It is the stuff of science fiction. Imagine never having to worry about low blood stocks and instead being able to manufacture red blood cells as and when you need it?
It might sound a bit unbelievable now, but in fact scientists are edging closer to actually transfusing small quantities of manufactured red blood cells into humans. A large amount of research has been carried out by NHS Blood and Transplant in conjunction with the Universities of Bristol, Cambridge and Oxford. However, this research is not new and scientists all over the world have been working on developing manufactured blood for a number of years now. Only now, after a series of breakthroughs, are they looking likely to actually implement it.
By 2017, we can expect to see the first clinical trials on human volunteers. The blood transfused into the volunteer will not be from donors, but instead from a production facility in a laboratory. Scientists will compare and contrast the results of those transfused with manufactured blood and those with regular donated blood.
The short term goal of all of this is not to replace blood donation, but to provide specialist treatment for specific patient groups. Only after many years of successful production of synthetic blood, can one even think about manufacturing in unlimited quantities and replacing blood donations altogether.
So how is manufactured blood created? The science is in dedifferentiating fibroblasts from an adult blood donor and reprogramming them into induced pluripotent stem cells (iPSC). These iPSCs are then cultured in a bone marrow like environment for up to a month. The red blood cells are then carefully extracted from the cell culture. Scientists have been able to do this in small quantities for some time now, the problem has always been managing to scale it up to production level.

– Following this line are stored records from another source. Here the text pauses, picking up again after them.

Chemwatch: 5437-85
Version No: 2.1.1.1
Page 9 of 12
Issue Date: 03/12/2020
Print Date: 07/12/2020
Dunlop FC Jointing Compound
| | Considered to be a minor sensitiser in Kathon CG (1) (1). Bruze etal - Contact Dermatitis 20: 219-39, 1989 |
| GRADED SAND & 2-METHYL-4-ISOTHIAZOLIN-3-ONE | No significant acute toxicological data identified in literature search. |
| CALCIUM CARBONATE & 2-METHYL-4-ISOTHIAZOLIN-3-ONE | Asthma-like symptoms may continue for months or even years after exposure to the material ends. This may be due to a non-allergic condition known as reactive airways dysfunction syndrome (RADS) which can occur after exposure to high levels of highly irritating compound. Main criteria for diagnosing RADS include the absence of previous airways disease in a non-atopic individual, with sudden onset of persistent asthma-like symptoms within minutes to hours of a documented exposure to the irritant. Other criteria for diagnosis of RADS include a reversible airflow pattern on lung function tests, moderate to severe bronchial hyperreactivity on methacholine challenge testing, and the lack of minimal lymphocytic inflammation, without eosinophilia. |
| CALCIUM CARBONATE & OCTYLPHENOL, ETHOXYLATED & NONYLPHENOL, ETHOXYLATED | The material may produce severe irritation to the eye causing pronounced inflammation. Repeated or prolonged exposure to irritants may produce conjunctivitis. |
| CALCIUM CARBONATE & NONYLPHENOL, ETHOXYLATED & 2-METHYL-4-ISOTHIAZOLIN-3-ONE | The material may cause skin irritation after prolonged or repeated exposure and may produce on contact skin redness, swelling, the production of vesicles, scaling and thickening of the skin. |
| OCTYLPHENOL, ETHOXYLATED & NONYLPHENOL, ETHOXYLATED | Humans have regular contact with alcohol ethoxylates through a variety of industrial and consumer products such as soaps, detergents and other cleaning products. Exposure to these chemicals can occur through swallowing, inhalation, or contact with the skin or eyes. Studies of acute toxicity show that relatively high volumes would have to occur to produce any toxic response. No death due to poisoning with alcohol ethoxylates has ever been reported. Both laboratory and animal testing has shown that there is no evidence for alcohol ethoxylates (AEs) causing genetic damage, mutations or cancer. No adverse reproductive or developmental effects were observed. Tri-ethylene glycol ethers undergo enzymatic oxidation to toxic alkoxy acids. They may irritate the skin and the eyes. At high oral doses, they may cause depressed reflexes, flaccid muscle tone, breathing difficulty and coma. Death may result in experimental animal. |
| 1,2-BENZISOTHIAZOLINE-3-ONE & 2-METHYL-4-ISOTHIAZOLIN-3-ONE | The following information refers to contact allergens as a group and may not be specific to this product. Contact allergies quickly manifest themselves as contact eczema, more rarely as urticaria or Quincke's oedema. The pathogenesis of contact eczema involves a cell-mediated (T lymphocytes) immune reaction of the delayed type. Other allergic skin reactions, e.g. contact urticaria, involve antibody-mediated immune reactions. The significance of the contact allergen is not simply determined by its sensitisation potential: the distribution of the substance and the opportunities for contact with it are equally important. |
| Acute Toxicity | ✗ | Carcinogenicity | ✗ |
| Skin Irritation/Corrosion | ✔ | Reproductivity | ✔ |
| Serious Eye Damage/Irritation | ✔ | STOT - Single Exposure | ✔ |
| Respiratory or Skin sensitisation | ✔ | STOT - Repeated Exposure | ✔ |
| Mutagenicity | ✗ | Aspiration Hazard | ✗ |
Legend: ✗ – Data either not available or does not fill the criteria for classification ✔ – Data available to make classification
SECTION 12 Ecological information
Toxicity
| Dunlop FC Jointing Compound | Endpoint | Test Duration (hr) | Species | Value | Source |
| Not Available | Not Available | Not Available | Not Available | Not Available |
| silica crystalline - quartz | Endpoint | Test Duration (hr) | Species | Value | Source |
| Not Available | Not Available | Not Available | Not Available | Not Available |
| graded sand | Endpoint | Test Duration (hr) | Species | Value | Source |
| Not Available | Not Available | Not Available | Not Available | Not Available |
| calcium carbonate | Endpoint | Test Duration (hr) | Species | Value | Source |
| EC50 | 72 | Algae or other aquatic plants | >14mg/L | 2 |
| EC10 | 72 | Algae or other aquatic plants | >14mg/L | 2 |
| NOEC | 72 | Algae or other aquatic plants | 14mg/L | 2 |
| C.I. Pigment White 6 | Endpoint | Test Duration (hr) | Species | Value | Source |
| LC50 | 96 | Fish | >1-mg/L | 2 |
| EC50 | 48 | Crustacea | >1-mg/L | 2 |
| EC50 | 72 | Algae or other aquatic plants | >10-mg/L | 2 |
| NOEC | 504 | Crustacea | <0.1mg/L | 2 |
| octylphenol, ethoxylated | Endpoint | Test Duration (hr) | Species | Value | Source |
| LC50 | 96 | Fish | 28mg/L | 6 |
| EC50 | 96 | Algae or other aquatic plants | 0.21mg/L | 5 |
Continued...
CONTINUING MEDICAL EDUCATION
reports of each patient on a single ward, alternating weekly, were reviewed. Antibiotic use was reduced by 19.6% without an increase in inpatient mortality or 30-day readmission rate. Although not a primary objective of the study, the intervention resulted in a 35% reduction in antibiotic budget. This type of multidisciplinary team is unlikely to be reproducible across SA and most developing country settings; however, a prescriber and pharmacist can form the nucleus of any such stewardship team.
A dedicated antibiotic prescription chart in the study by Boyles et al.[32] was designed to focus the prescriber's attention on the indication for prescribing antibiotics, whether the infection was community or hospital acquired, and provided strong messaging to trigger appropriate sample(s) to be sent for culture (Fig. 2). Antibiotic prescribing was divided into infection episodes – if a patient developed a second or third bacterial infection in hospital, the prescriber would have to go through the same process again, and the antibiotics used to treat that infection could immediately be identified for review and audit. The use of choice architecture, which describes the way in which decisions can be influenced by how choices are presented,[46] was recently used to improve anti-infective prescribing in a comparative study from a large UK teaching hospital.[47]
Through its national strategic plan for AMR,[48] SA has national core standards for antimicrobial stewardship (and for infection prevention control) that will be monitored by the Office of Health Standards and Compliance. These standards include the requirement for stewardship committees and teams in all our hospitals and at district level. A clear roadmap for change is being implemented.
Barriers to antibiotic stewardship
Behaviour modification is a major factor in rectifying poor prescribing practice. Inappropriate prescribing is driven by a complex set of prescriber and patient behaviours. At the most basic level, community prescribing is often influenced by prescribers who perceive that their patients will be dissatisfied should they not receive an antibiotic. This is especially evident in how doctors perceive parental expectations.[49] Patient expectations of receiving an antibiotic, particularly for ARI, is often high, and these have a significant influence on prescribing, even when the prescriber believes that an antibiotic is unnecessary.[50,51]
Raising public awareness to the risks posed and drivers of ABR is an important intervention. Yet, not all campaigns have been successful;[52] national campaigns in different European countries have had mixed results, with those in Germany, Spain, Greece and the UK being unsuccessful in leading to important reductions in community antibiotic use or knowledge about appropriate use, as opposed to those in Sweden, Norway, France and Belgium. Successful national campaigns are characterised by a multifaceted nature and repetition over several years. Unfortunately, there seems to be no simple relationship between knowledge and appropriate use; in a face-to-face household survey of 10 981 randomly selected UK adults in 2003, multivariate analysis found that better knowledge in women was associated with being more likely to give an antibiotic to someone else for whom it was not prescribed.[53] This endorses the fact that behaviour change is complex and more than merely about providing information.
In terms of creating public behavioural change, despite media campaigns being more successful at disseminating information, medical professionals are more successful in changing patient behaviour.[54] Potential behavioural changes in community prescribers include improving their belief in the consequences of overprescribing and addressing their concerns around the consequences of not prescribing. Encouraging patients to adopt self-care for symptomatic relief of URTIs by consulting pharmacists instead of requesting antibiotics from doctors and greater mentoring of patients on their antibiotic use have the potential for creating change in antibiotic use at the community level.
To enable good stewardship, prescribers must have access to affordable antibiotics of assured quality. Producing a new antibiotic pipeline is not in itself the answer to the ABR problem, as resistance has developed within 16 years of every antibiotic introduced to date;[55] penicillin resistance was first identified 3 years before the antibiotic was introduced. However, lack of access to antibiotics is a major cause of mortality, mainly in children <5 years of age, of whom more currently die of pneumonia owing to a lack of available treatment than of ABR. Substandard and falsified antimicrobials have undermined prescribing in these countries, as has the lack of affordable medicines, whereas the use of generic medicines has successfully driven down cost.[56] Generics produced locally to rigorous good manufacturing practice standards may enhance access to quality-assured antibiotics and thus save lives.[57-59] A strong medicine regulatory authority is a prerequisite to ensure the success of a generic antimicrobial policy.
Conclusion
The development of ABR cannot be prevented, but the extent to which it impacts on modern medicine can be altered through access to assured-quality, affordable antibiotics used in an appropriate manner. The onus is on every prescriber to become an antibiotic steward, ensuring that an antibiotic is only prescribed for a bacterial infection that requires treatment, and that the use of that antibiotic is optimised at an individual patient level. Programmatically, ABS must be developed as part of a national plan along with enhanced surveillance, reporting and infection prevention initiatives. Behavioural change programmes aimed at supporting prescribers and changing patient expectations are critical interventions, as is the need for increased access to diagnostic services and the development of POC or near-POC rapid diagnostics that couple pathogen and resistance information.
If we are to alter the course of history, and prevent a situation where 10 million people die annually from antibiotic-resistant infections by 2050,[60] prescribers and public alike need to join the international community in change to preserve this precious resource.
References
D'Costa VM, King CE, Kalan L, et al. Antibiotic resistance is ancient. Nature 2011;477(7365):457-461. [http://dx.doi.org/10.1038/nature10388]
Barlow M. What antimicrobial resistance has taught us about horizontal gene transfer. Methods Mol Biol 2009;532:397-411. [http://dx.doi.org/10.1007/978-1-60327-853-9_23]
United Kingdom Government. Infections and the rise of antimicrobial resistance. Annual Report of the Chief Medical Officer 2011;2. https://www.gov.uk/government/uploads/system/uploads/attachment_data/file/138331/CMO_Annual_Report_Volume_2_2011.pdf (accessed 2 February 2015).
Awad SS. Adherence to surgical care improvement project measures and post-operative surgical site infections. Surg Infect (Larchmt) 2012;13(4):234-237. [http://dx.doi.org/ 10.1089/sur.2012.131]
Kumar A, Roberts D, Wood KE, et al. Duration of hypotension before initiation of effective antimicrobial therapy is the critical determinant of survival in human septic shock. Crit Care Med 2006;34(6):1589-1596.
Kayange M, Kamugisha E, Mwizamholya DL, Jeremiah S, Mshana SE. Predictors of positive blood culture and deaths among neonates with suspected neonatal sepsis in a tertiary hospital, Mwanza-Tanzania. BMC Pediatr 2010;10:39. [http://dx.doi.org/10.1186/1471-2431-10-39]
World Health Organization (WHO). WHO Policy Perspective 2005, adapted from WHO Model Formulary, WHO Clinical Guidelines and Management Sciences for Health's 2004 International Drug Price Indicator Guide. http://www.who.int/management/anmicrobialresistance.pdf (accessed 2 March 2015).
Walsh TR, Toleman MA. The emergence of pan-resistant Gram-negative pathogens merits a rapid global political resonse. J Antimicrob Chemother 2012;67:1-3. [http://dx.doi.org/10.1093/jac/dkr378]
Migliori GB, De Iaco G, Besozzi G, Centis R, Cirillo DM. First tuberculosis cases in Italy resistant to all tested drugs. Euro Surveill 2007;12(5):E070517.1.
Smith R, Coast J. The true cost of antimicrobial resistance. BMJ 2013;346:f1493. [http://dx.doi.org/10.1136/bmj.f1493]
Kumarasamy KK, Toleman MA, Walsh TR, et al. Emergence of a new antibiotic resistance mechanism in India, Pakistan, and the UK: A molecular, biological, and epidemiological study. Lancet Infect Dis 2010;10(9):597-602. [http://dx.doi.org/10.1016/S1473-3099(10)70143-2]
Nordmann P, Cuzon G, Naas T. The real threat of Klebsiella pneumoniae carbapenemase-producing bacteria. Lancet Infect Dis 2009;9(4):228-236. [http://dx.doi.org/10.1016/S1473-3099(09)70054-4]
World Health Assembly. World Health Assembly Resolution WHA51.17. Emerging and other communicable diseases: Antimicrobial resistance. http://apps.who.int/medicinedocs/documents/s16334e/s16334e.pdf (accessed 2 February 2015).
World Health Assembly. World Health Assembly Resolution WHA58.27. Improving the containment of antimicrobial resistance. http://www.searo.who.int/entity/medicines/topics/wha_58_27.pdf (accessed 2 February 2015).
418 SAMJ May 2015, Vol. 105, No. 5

There are three main advantages of producing manufactured blood as opposed to obtaining blood from human donors. The first is that obtaining voluntary donations from human donors is an uphill struggle. Blood stocks regularly run at critically low levels at certain times of the year, especially for the rarer blood groups such as type O negative of which only represents 7 per cent of the blood donor pool. Being able to manufacture the blood needed will solve issues with supply and demand.
The second advantage is that the patient is much less likely to be inadvertently transfused with infected cells. Blood donations from humans can invariably and unknowingly be contaminated with pathogens which cause complications for the patient. Manufactured blood is cleaner and safer.
Finally, there is a significant cost advantage. Currently, it costs the NHS around £120 to transfuse a single unit of blood. The process of manufacturing blood, if scaled up to an industrial level, could be a lot less expensive.
It seems inevitable that the use of manufactured blood for certain applications will become a reality in the near future. Only time will tell if it is successful and whether it can wholly replace human blood donations.